─── Auszug

Das hat leider nicht geklappt.

Gewicht am 22.10.08: 113,5kg
Gewicht am 22.10.09:  96,0kg

Macht einen Gewichtsverlust von 17,5kg.
Ziel also knapp verfehlt, aber egal. Stück für Stück und ohne ernsthafte Rückfälle gehts stets weiter Richtung Wunschfigur.
Bei Jeanshosen bin ich von Bundweite 42 zurück auf 36 geschrumpft und mich musste mich bereits 2 mal seit letztem Jahr neu einkleiden. 

Was mir jeden Tag wieder auffällt ist dieses Tolle Gefühl wieder belastbar zu sein, wieder Klimmzüge zu machen, wieder 70km MTB gefahren zu sein, spontan in die Stadt zu fahren und in jedem laden gut passende Anziehsachen zu finden.
Alles ist toll 

Danke an alle Unterstützer. 
Den ein oder anderen könnte ich nächstes Jahr vielleicht beim SKS-Cup treffen?!

Liebe Grüße,
Alex


----------



## Bergradlerin (23. Oktober 2009)

Glückwunsch! Wie Du ja weißt, habe auch ich mein erklärtes Ziel erreicht... Ich kenne das Gefühl also... Genieß es - und mach weiter!!


----------



## jan84 (23. Oktober 2009)

──────
─── Gesammelte Daten

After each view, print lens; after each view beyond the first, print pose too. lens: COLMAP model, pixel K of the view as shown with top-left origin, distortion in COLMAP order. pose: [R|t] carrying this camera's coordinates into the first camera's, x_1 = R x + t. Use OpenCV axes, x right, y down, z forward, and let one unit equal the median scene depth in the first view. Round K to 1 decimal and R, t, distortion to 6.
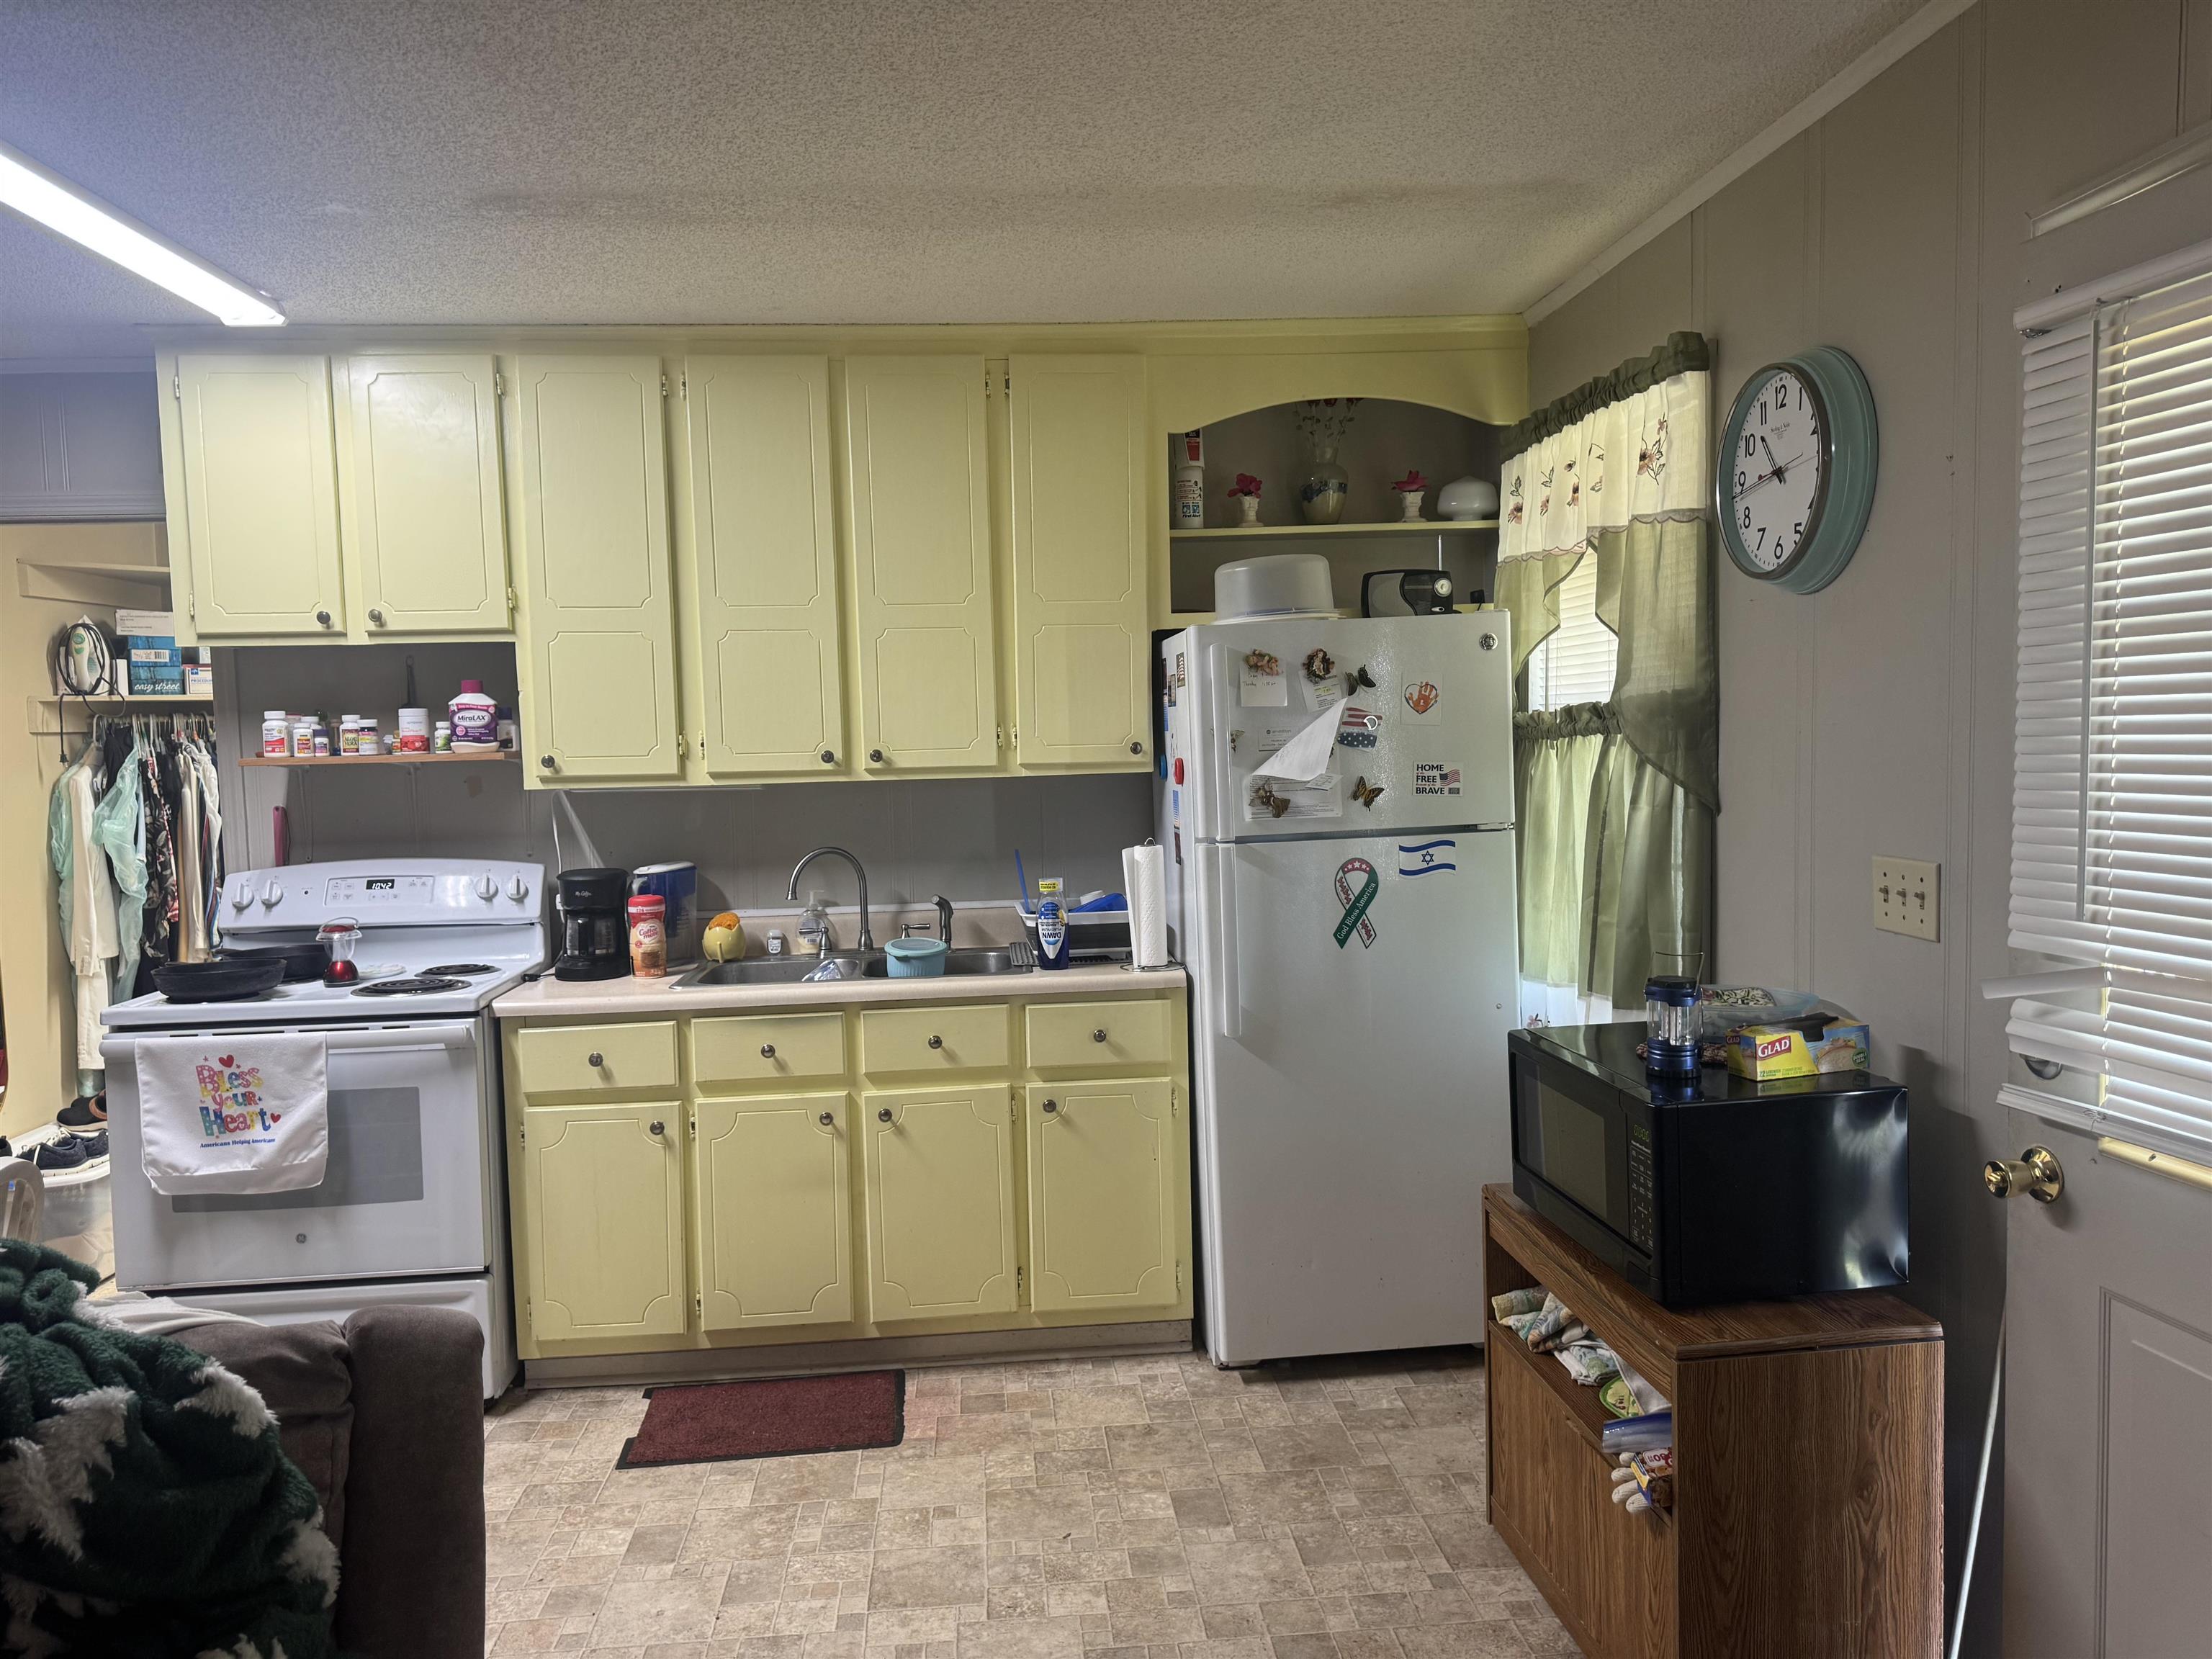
lens RADIAL K [[1565.4, 0, 1103.2], [0, 1565.4, 827.6], [0, 0, 1]] dist [0.018091, -0.020021]
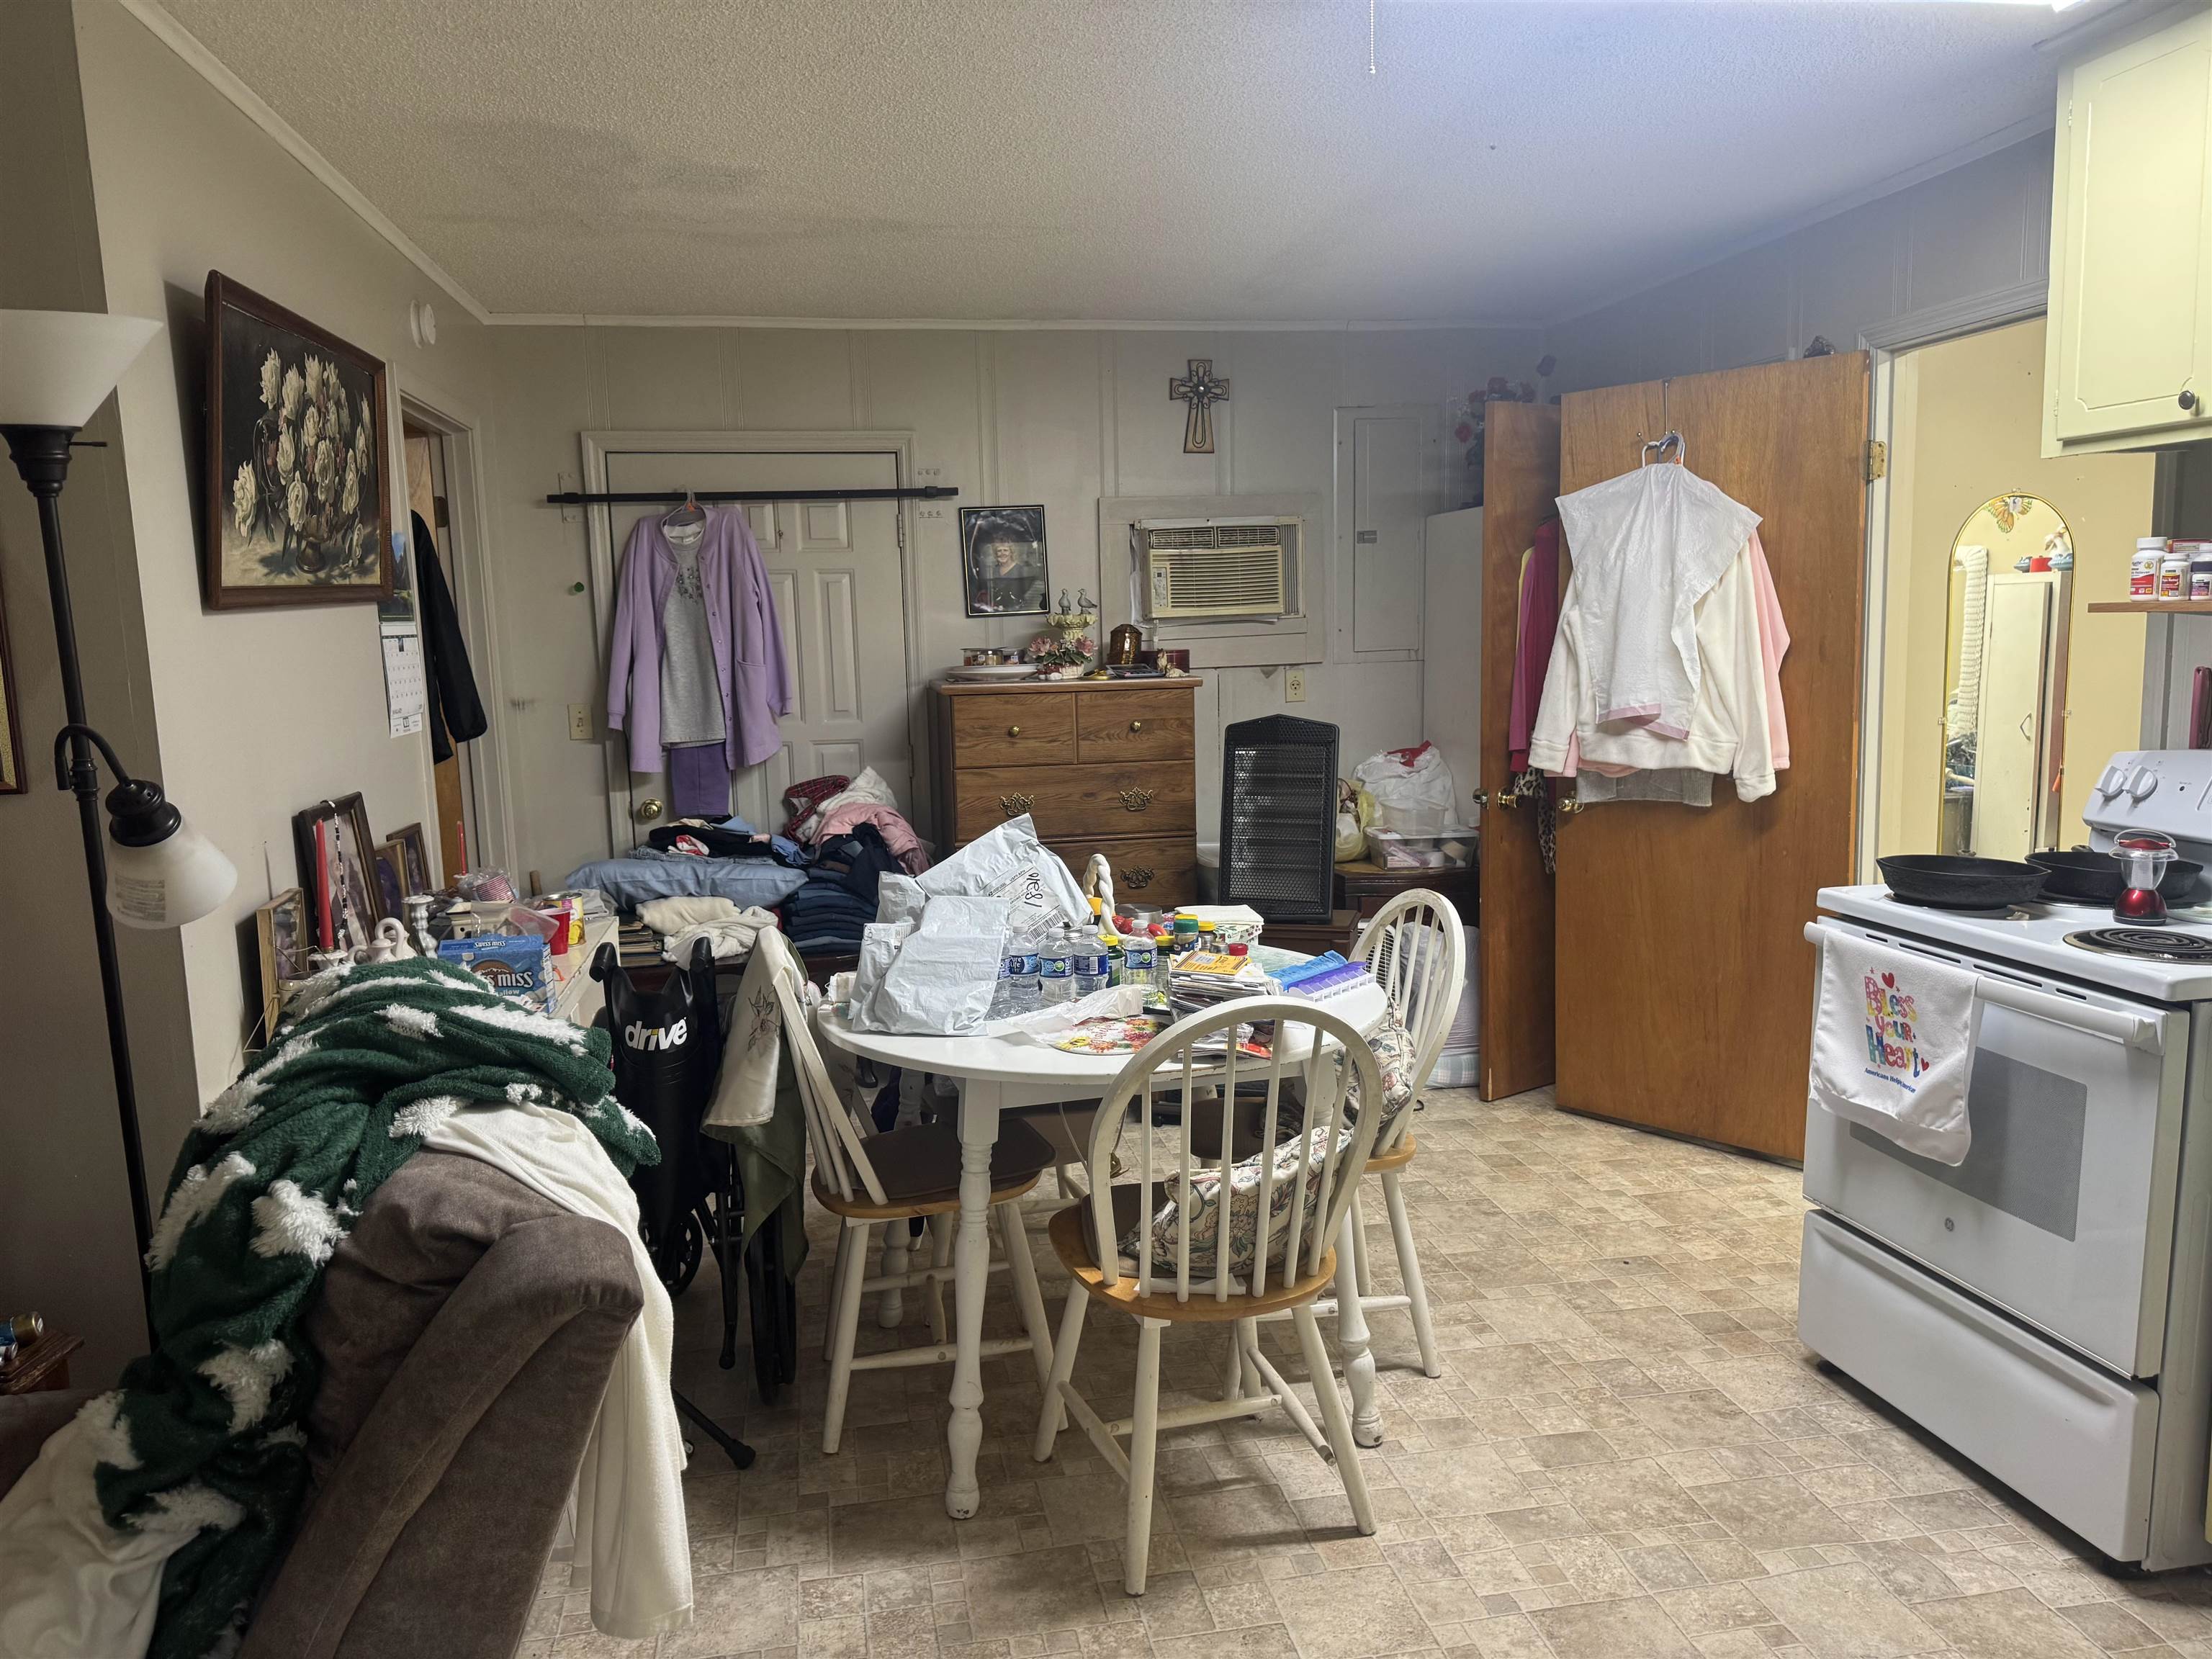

──────

Welcher Gewichtsverlust wird im Auszug für die Zeit vom 22.10.08 bis zum 22.10.09 genannt?

Lösung:
17,5 kg, von 113,5 kg auf 96,0 kg.